• [What you are asked to do]
Write out the lines of material from the line containing "В эту категорию вошли модели до 13 000 рублей" through the line containing "mises en forme" as a numbered list, omitting any blank lines.
——————
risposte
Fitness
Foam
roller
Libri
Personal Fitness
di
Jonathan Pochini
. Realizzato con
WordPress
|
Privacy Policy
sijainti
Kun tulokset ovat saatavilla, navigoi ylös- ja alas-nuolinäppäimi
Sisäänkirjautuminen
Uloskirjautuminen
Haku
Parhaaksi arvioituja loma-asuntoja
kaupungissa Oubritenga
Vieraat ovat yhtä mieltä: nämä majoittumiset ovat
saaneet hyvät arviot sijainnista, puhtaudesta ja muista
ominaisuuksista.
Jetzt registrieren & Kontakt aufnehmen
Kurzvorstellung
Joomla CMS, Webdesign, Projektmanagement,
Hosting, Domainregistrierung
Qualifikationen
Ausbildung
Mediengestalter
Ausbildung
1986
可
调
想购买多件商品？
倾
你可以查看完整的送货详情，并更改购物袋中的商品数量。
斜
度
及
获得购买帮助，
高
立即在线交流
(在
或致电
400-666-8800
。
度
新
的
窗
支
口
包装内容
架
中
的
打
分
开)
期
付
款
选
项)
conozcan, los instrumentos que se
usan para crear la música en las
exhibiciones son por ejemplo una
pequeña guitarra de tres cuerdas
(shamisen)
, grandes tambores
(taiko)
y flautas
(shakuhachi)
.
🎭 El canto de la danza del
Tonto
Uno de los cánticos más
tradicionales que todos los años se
——————
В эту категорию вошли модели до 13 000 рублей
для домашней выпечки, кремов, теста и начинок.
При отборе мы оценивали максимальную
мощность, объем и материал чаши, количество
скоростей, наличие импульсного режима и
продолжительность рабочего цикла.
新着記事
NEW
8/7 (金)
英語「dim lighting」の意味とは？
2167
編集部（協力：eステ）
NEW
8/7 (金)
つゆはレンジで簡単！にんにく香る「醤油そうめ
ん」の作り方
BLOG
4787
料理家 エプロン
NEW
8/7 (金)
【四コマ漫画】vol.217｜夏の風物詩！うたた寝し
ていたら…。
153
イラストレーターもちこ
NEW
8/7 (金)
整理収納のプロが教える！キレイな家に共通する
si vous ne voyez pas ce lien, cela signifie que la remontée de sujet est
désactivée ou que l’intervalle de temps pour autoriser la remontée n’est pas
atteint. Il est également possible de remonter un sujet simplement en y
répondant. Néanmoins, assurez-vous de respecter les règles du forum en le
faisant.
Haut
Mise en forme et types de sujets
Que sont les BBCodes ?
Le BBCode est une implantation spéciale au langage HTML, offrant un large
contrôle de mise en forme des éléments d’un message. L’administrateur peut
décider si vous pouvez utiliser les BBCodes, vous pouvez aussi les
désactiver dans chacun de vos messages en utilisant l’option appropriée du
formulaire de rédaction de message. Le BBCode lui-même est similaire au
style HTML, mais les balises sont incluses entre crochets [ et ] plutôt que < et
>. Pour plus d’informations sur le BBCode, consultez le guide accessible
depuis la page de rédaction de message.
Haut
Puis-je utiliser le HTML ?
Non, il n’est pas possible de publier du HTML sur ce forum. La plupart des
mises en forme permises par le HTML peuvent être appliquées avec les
——————
• [Task result]
1. В эту категорию вошли модели до 13 000 рублей
2. для домашней выпечки, кремов, теста и начинок.
3. При отборе мы оценивали максимальную
4. мощность, объем и материал чаши, количество
5. скоростей, наличие импульсного режима и
6. продолжительность рабочего цикла.
7. 新着記事
8. NEW
9. 8/7 (金)
10. 英語「dim lighting」の意味とは？
11. 2167
12. 編集部（協力：eステ）
13. NEW
14. 8/7 (金)
15. つゆはレンジで簡単！にんにく香る「醤油そうめ
16. ん」の作り方
17. BLOG
18. 4787
19. 料理家 エプロン
20. NEW
21. 8/7 (金)
22. 【四コマ漫画】vol.217｜夏の風物詩！うたた寝し
23. ていたら…。
24. 153
25. イラストレーターもちこ
26. NEW
27. 8/7 (金)
28. 整理収納のプロが教える！キレイな家に共通する
29. si vous ne voyez pas ce lien, cela signifie que la remontée de sujet est
30. désactivée ou que l’intervalle de temps pour autoriser la remontée n’est pas
31. atteint. Il est également possible de remonter un sujet simplement en y
32. répondant. Néanmoins, assurez-vous de respecter les règles du forum en le
33. faisant.
34. Haut
35. Mise en forme et types de sujets
36. Que sont les BBCodes ?
37. Le BBCode est une implantation spéciale au langage HTML, offrant un large
38. contrôle de mise en forme des éléments d’un message. L’administrateur peut
39. décider si vous pouvez utiliser les BBCodes, vous pouvez aussi les
40. désactiver dans chacun de vos messages en utilisant l’option appropriée du
41. formulaire de rédaction de message. Le BBCode lui-même est similaire au
42. style HTML, mais les balises sont incluses entre crochets [ et ] plutôt que < et
43. >. Pour plus d’informations sur le BBCode, consultez le guide accessible
44. depuis la page de rédaction de message.
45. Haut
46. Puis-je utiliser le HTML ?
47. Non, il n’est pas possible de publier du HTML sur ce forum. La plupart des
48. mises en forme permises par le HTML peuvent être appliquées avec les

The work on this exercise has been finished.